Good day, I was wondering if someone had access to A-PD-055-002/PP-001, Canadian Forces Manual of Military Occupational Structure - Occupational Specification. Specifically for the trade of PAO.


----------



## dapaterson (19 Mar 2018)

What, specifically, are you looking for?  Occ Specs are rather... dense documents, not readily comprehensible to most outside those who manage specifications.


----------



## garb811 (19 Mar 2018)

All of the Occupational Specifications are individually available on the DWAN.  If my memory serves, they are on the DGPR site, although they are fairly easy to find even with the crappy DWAN search engine.


----------



## Pogo Fiero (20 Mar 2018)

Yes I was aware it was on DWAN but I was hoping someone had a pdf. of the ideal degree required for the trade of Public Affairs depending on the program


----------



## dapaterson (20 Mar 2018)

DPGR maintains the degree list for occupations as well.  Best to check their site; the OS docs are not updated as frequently.


----------



## da1root (22 Mar 2018)

Entry Standards are held separate from the A-PD-055-002/PP-001, Canadian Forces Manual of Military Occupational Structure - Occupational Specification

As for the specific entry standards for PAO: It depends on whether you're looking at the ES for:
1) DEO
2) OT, CT (Untrained), SCP
3) CT (Trained)
4) UTP-NCM
5) ROTP
6) CEOTP
7) CFRP

While information from the document can be posted (normally the preference is that someone in Recruiting post the information); posting the document itself, speaking as an ISSO, should not be done. The document is owned by DGPR and although the document itself is Unclassified, the only person/agency authorized to post the PDF in it's entirety is the owner.


----------



## brihard (27 Mar 2018)

Question on this: Can anyone tell me what the Occupational Specification for Artillery Soldier states must be done in order to be promoted to Bombardier? What the hard policy requirement is in the trade to get a second hook? I'm trying to help out someone who is on a med cat and not being promoted, despite a recent CANFORGEN to the contrary.
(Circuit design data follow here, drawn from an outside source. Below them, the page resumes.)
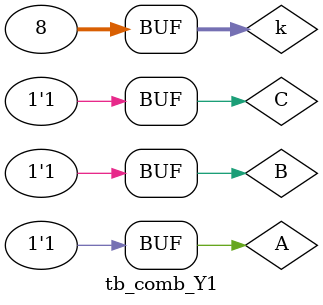
<source format=v>
module tb_comb_Y1;
    wire Y;
    reg A,B,C;

    comb_Y1 a(Y,A,B,C);

    integer k;

    initial
    begin
        for(k=0;k<8;k=k+1)
        begin
            {A,B,C} = k;
            #5;
        end
    end

    initial
        $monitor("At time %4t, A=%b, B=%b, C=%b, Y=%b",
                    $time, A, B, C, Y);
endmodule

</source>
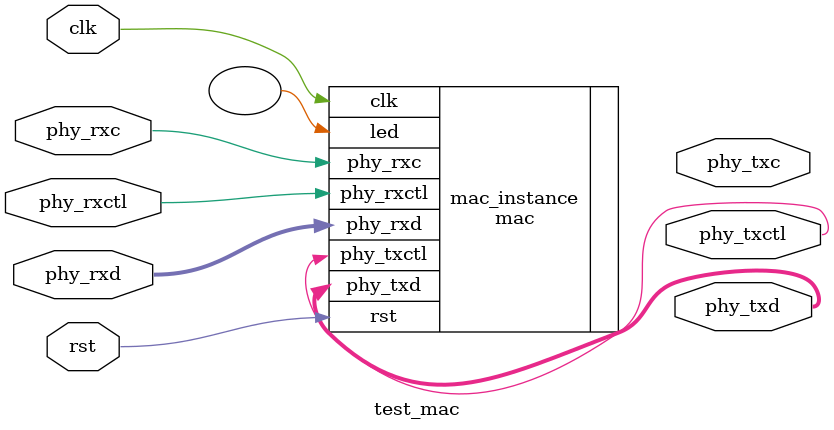
<source format=sv>
module test_mac ( 
    input wire clk,
    input wire rst,
    
    output reg [3:0] phy_txd,
    output reg phy_txctl,
    output wire phy_txc,
    input wire [3:0] phy_rxd,
    input wire phy_rxctl,
    input wire phy_rxc
);

mac mac_instance(
  .clk(clk),
  .rst(rst),
  .led(),

  .phy_txd(phy_txd),
  .phy_txctl(phy_txctl),

  .phy_rxd(phy_rxd),
  .phy_rxctl(phy_rxctl),
  .phy_rxc(phy_rxc),
  );

endmodule

</source>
I don't have the entire storyas of yet but this is a relevant and important piece.


----------



## dapaterson (27 Mar 2018)

Brihard said:
			
		

> Question on this: Can anyone tell me what the Occupational Specification for Artillery Soldier states must be done in order to be promoted to Bombardier? What the hard policy requirement is in the trade to get a second hook? I'm trying to help out someone who is on a med cat and not being promoted, despite a recent CANFORGEN to the contrary. I don't have the entire storyas of yet but this is a relevant and important piece.



If it's Army Reserve, there's a Canadian Army Order (CAO) that's been being rewritten since the mid 2000s (CAO 29-12).  In the interim, there's usually Div level guidance.  But, as a rule, for the Army Reserve it would be BMQ, BMQ-L, and completion of DP1.  Generally, that's the old QL3 plus, if required, a QL4.

But, as always, the devil is in the details...  Human Resources would be easy if it wasn't for people.


----------



## brihard (27 Mar 2018)

Nope, reg force. Just looking to help a dude find the correct and binding policy answer. I've seen no malice or deception in this case, I think just someone who's had a rough go, and a chain of command that is likely overburdened and may not be totally up to speed, or may be inappropriately implementing arbitrary standards for promoting NCMs that aren't rooted in policy. And I could well be wrong, which is why I hope to get the actual answer.


----------



## dapaterson (27 Mar 2018)

I'll take a look tomorrow.

If you're on the DWAN, trail is: CMP: Personnel Generation: Personnel Generation Requirements


----------